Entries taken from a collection
==*==

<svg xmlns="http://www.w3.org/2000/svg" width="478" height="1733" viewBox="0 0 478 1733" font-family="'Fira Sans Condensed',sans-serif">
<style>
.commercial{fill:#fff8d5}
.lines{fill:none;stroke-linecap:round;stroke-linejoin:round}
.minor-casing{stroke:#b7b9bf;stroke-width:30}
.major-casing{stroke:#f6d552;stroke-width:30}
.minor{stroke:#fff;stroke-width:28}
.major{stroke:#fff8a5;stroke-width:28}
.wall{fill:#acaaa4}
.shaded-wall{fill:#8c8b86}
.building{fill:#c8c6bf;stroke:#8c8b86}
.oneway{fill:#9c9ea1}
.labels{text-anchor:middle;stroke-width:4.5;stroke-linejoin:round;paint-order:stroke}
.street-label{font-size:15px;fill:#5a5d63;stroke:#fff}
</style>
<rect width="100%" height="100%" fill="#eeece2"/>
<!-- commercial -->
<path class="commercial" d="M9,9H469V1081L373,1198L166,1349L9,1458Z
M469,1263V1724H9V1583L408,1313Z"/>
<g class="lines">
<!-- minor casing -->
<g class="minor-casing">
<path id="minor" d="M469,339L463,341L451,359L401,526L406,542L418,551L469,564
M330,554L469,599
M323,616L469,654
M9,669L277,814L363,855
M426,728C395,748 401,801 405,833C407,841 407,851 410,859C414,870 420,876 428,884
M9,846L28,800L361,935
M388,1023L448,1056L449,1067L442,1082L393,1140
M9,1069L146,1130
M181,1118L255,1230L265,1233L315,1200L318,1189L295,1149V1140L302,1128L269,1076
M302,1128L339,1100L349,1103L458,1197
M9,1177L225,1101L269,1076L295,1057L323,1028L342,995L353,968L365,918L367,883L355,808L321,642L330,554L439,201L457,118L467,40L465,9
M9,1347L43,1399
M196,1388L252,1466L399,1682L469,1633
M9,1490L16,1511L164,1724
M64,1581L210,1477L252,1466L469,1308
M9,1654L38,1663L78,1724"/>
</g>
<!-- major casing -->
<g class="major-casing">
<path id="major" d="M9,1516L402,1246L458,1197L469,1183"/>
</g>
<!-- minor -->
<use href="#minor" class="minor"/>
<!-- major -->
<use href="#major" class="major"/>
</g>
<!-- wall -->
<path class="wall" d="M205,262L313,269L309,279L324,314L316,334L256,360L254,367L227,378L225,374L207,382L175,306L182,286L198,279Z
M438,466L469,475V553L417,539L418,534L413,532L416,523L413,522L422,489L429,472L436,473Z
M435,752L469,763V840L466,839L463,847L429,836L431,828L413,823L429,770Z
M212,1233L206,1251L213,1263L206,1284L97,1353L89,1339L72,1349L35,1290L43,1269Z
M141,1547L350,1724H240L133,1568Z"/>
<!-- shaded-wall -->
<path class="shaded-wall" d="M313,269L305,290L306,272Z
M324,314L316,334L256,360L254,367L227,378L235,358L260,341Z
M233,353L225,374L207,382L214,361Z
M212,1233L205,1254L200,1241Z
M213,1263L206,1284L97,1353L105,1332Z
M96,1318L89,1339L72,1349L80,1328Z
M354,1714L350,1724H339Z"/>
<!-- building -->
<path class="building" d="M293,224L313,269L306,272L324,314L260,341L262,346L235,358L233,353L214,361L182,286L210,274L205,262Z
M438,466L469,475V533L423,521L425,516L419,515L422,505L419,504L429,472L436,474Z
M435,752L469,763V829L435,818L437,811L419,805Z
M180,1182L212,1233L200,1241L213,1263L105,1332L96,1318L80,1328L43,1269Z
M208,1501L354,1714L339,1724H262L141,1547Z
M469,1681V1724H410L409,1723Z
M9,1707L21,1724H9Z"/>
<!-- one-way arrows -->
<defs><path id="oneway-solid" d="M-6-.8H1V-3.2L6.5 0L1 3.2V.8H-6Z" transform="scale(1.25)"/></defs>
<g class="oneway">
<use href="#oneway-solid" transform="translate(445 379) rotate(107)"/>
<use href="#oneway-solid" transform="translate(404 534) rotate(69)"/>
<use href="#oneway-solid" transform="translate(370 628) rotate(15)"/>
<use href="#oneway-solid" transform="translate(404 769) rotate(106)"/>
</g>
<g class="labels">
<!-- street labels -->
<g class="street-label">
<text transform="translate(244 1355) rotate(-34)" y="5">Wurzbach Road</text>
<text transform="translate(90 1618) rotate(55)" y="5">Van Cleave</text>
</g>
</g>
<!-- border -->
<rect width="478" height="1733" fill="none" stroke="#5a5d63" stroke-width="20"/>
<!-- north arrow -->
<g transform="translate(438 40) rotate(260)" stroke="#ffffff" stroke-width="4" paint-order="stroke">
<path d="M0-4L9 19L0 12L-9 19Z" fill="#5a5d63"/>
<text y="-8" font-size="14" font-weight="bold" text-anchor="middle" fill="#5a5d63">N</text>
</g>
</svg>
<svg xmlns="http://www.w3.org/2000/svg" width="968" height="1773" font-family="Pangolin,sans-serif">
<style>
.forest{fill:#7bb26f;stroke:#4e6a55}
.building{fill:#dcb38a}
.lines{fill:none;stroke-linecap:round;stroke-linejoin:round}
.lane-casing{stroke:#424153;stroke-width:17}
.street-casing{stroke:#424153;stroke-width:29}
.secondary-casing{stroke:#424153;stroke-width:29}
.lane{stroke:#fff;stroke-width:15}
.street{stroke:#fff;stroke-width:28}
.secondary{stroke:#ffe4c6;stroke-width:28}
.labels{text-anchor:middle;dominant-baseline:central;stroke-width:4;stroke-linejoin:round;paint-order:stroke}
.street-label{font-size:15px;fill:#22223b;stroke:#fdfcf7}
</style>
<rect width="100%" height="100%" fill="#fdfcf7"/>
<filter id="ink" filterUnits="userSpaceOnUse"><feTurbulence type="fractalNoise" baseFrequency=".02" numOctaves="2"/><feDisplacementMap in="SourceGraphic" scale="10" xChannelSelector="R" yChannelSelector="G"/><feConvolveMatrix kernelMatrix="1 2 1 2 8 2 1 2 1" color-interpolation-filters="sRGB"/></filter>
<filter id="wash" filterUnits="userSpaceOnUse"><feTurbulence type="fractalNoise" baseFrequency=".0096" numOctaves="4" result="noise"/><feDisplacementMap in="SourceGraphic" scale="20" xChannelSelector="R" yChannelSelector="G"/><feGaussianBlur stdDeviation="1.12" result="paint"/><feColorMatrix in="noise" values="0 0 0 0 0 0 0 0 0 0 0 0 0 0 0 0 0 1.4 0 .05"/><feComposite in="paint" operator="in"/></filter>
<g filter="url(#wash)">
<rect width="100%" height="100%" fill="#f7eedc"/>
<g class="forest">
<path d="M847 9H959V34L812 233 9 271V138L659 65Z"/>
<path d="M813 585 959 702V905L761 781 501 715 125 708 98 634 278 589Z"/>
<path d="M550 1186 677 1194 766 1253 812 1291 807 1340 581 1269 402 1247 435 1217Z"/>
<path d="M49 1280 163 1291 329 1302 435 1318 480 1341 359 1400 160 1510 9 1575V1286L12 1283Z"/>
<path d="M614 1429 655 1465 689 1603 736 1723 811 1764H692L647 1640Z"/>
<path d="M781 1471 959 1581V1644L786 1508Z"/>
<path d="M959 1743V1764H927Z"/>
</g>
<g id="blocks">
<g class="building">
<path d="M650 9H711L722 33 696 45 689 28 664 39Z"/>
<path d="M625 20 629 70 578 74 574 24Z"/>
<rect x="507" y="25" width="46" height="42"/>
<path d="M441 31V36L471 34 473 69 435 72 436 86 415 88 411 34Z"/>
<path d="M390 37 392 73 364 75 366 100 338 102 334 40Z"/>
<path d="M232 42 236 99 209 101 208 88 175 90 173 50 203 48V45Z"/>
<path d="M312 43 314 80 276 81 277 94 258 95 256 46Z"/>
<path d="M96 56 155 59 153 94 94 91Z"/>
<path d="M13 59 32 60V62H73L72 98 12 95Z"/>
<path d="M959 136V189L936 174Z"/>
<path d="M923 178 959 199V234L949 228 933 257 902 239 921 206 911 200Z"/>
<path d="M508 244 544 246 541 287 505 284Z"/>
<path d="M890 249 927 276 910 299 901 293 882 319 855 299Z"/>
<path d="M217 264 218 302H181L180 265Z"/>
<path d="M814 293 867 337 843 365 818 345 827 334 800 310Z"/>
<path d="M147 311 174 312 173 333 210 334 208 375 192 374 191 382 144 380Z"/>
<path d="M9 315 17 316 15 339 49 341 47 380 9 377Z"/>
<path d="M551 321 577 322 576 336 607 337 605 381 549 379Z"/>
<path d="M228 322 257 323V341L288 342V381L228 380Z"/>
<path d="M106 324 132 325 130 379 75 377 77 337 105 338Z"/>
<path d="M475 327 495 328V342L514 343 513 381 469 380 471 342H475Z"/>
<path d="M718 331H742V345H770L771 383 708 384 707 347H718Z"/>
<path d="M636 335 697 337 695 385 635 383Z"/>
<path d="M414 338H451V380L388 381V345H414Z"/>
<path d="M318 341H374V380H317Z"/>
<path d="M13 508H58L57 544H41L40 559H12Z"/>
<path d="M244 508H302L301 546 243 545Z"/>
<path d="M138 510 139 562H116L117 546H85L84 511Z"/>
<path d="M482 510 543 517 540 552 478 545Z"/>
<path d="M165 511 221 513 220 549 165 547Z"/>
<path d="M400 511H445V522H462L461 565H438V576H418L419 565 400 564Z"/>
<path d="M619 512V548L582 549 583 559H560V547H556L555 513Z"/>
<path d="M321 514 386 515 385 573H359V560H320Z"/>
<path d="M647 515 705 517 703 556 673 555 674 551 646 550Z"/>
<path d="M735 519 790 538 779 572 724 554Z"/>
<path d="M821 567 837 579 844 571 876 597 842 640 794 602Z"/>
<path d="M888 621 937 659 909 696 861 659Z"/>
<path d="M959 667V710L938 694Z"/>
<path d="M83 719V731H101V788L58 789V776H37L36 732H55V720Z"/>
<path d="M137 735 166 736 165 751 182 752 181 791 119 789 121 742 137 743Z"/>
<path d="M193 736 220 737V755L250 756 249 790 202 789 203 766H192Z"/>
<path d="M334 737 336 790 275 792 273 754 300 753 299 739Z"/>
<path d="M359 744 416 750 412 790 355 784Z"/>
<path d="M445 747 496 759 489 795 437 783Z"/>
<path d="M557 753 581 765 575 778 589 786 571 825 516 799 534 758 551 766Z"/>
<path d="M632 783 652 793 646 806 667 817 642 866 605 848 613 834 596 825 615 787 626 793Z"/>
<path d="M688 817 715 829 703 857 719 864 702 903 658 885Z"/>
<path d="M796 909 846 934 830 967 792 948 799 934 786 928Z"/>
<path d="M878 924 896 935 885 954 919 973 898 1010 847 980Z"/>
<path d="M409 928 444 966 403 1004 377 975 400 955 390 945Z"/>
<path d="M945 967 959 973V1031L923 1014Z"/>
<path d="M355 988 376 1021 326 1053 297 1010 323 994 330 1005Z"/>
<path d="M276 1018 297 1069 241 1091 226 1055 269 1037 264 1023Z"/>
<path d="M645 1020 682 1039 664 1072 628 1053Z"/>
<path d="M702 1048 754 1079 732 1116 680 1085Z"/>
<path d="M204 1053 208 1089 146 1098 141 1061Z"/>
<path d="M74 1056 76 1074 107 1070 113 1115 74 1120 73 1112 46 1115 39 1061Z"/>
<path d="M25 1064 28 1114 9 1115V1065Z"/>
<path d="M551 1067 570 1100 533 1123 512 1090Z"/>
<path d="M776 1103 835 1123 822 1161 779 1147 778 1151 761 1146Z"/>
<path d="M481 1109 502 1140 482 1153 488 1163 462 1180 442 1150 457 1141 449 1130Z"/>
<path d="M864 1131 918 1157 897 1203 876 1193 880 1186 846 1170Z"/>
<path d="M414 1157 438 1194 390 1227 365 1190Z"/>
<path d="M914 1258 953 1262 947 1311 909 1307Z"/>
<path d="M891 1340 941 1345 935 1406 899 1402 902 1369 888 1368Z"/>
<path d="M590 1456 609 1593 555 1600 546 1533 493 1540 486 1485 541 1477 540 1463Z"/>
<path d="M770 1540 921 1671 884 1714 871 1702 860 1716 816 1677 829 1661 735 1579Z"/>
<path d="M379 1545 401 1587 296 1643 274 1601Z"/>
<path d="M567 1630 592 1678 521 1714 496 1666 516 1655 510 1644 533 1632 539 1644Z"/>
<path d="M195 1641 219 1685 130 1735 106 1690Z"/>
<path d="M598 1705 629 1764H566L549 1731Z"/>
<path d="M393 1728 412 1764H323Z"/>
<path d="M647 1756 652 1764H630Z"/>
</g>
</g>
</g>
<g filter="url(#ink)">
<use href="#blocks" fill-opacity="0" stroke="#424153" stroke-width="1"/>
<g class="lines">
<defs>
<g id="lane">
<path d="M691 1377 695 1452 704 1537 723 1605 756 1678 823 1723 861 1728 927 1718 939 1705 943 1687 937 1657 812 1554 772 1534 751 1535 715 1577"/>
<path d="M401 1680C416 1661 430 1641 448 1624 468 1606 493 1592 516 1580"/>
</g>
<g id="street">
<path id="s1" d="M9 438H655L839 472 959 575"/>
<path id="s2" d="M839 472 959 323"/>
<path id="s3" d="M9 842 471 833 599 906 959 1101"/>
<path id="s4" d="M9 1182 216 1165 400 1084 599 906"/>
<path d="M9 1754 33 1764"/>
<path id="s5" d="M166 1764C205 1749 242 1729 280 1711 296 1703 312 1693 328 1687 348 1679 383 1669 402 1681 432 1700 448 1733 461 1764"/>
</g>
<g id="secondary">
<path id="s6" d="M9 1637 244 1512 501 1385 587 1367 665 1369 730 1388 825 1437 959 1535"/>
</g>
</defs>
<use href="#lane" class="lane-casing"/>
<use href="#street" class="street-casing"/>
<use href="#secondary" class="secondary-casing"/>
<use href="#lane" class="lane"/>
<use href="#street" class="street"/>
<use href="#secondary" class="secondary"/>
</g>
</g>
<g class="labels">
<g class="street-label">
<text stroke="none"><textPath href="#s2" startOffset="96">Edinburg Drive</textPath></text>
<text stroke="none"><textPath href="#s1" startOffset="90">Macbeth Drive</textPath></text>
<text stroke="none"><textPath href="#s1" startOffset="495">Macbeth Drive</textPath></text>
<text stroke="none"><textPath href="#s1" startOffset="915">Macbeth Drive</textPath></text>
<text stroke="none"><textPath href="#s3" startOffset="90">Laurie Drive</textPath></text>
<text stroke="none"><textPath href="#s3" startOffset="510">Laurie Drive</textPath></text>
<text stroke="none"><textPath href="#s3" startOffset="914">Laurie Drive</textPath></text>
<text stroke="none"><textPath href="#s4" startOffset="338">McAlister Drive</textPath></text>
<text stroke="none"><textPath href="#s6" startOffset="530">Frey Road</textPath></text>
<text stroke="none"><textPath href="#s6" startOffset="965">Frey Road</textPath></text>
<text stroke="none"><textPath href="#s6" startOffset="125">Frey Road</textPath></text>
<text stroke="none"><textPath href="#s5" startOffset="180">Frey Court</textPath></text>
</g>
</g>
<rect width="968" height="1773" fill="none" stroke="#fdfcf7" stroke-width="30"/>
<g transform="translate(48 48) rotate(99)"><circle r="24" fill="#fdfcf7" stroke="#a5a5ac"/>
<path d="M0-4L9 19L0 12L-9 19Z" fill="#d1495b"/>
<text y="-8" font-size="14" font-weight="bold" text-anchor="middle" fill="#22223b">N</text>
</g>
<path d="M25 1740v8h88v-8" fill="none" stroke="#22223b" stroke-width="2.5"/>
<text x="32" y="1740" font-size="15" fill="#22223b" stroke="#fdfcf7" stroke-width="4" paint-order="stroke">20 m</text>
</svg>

==*==

§ **Exercise goal**: Copy out the lines of the data where the string "SourceGraphic" occurs.

§ **Reply**:
<filter id="ink" filterUnits="userSpaceOnUse"><feTurbulence type="fractalNoise" baseFrequency=".02" numOctaves="2"/><feDisplacementMap in="SourceGraphic" scale="10" xChannelSelector="R" yChannelSelector="G"/><feConvolveMatrix kernelMatrix="1 2 1 2 8 2 1 2 1" color-interpolation-filters="sRGB"/></filter>
<filter id="wash" filterUnits="userSpaceOnUse"><feTurbulence type="fractalNoise" baseFrequency=".0096" numOctaves="4" result="noise"/><feDisplacementMap in="SourceGraphic" scale="20" xChannelSelector="R" yChannelSelector="G"/><feGaussianBlur stdDeviation="1.12" result="paint"/><feColorMatrix in="noise" values="0 0 0 0 0 0 0 0 0 0 0 0 0 0 0 0 0 1.4 0 .05"/><feComposite in="paint" operator="in"/></filter>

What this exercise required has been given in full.